| ASSIGNED TASK |
Going through the entries, how many lines include the string "Fortes"? Answer only with the number.

| SOURCE DATA |

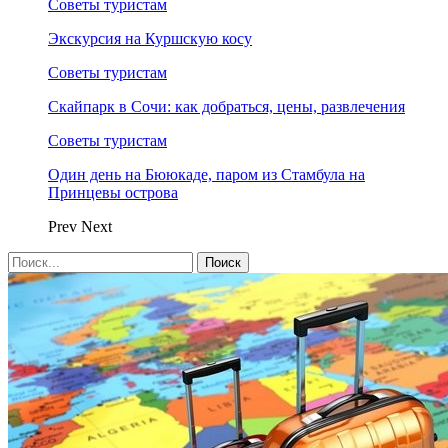
Советы туристам
Экскурсия на Куршскую косу
Советы туристам
Скайпарк в Сочи: как добраться, цены, развлечения
Советы туристам
Один день на Бююкаде, паром из Стамбула на
Принцевы острова
Prev
Next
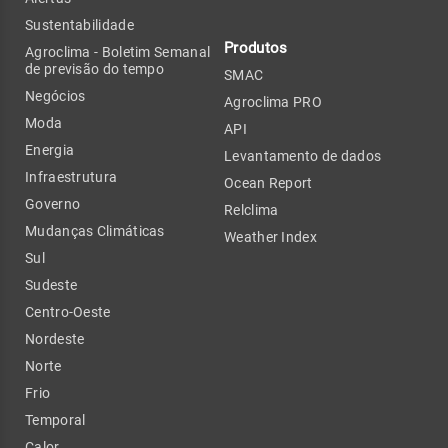
Sustentabilidade
Produtos
Agroclima - Boletim Semanal
de previsão do tempo
SMAC
Negócios
Agroclima PRO
Moda
API
Energia
Levantamento de dados
Infraestrutura
Ocean Report
Governo
Relclima
Mudanças Climáticas
Weather Index
Sul
Sudeste
Centro-Oeste
Nordeste
Norte
Frio
Temporal
Calor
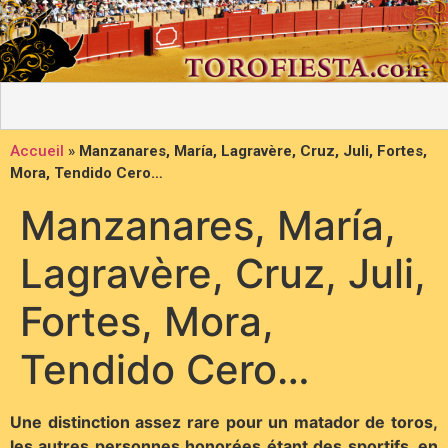
Accueil
»
Manzanares, María, Lagravère, Cruz, Juli, Fortes,
Mora, Tendido Cero…
Manzanares, María,
Lagravère, Cruz, Juli,
Fortes, Mora,
Tendido Cero…
Une distinction assez rare pour un matador de toros,
les autres personnes honorées étant des sportifs, en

| RESPONSE |
2